Tianfu Cup 2020 Reveals Zero-Days and Hacks Against Everything

By Bill Toulas / November 9, 2020

This year’s Chinese international cybersecurity contest known as the “Tianfu Cup” has been concluded, and the results are impressive without a doubt. The hacking teams managed to crack 11 out of the 16 targets that were defined by the organizers of the event, finding 23 zero-day flaws in them.

The products that were targeted include some very widely-used and high-profile software projects and items like the iPhone 11 Pro+iOS 14, the Samsung Galaxy S20, Windows 10 2004, TP-Link and ASUS routers, Chrome, Safari, Firefox, Adobe PDF Reader, CentOS 8, Docker-CE, and VMWare.

That is a very wide scope of targeting against products that are considered mature and secure, so the payouts were equally impressive. The winning team, “Qihoo 360,” has received a total of $744,500 for the hacks they managed to pull out.

Second place paid $258,000 to “AntFinancial Lightyear Security Lab,” the third place had an award of $99,500 (individual researcher), and even the team finishing eighth received a respectable $8,500.

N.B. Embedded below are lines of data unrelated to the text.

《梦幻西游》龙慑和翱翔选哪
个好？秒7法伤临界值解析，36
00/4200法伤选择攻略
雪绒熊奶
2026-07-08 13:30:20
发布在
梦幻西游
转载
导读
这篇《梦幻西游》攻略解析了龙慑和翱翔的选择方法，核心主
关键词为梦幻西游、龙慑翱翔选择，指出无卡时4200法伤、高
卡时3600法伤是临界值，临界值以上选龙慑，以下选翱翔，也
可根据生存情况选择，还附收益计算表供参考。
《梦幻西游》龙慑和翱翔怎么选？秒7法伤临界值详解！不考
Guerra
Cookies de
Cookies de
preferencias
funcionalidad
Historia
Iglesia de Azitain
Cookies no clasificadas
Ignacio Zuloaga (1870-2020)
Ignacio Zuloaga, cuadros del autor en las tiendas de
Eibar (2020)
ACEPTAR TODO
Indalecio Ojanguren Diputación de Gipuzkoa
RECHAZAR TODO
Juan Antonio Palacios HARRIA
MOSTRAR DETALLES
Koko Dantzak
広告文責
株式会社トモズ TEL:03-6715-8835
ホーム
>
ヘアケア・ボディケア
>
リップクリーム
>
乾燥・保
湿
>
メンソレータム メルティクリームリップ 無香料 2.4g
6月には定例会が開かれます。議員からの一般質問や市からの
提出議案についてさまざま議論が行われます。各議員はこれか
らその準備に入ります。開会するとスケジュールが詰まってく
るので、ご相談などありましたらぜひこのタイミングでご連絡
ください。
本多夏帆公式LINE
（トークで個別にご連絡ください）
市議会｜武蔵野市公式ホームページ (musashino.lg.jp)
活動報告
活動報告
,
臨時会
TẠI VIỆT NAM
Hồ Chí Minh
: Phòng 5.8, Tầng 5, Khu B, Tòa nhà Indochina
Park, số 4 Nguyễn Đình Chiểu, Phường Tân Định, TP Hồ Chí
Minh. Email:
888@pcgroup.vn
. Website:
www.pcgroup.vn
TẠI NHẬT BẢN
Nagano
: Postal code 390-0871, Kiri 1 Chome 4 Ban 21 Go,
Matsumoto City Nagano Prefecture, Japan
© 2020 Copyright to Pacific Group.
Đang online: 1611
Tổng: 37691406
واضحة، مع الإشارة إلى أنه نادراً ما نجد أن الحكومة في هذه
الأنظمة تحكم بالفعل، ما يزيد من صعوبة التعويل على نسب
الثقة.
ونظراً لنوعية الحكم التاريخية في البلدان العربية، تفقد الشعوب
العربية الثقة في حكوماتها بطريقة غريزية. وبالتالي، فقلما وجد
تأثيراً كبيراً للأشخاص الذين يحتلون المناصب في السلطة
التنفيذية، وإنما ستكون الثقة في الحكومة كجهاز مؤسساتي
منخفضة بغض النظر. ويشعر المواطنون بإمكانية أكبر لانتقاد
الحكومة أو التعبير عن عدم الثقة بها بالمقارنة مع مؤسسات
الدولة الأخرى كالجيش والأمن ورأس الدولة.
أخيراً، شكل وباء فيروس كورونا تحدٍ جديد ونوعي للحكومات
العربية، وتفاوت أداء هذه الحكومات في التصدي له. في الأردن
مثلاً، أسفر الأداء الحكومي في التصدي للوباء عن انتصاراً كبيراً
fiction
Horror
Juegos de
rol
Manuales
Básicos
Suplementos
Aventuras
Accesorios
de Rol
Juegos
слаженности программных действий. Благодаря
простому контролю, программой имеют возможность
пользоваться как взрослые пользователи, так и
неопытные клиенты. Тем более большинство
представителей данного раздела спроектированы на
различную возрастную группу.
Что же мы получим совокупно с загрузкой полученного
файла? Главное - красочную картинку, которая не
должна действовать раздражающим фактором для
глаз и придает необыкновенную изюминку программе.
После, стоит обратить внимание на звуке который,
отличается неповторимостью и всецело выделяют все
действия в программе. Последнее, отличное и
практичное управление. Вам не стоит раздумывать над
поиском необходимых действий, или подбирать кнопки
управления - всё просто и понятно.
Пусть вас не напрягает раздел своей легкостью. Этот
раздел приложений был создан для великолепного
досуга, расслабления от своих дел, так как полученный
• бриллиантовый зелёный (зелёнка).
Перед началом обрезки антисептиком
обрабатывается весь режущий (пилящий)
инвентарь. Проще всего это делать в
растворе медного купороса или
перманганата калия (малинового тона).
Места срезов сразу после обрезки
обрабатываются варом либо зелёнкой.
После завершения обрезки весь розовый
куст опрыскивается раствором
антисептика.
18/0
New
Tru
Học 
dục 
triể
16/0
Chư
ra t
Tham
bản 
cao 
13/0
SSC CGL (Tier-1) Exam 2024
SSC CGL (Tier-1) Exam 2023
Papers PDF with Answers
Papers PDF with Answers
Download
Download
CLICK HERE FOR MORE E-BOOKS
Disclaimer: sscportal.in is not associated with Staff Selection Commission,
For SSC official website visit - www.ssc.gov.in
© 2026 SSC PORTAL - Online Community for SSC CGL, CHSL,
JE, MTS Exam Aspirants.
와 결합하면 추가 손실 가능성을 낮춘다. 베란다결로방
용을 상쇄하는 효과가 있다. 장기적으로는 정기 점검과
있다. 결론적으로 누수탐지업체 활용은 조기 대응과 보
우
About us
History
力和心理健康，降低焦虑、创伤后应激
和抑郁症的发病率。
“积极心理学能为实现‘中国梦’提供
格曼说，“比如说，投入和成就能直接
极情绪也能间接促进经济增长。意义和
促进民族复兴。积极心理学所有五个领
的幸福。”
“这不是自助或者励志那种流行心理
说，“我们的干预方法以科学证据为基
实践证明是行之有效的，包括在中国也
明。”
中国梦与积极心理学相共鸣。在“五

Related: AnyConnect VPN Suffers From Zero-Day Exploit and Cisco Offers Workaround

Notably, the hacking teams only had three rounds of five minutes each to demonstrate the working exploit against the target.

Source: TFC

Because the products are so popular and widely used, Tianfu Cup couldn’t just publicly disclose the vulnerabilities and allow hackers to exploit a huge pool of users. Instead, and per the contest regulations, all of the discovered zero-days were reported to the vendors of the cracked products.

So, fixing patches are expected to arrive in the next days or even weeks.

Source: TFC

In several cases, different teams followed the same path of exploitation to take over a specific product, so the vulnerability was somewhat obvious. In these cases, the payouts were paid in full to each of the hacking teams, as long as there were up to three max.

Source: TFC

The highest paying fee for any discovery this year was $180,000 for the iPhone 11 Pro running iOS 14, where hackers managed to perform a sandbox escape through an RCE. Two hacking teams managed that, but we can’t tell if their methods were entirely different.

Other notable zero-day bounties include a $100k for a Chrome exploit, $60k for a Safari vulnerability, $50k+$80k for two Samsung Galaxy S20 flaws, $40k for a way into Windows 10, $180k for a VMWare break-in, and $40k+$15k for two Ubuntu bugs. Somehow, the Edge browser was spared from the weekend of massacre, being among the very few targets not to fall.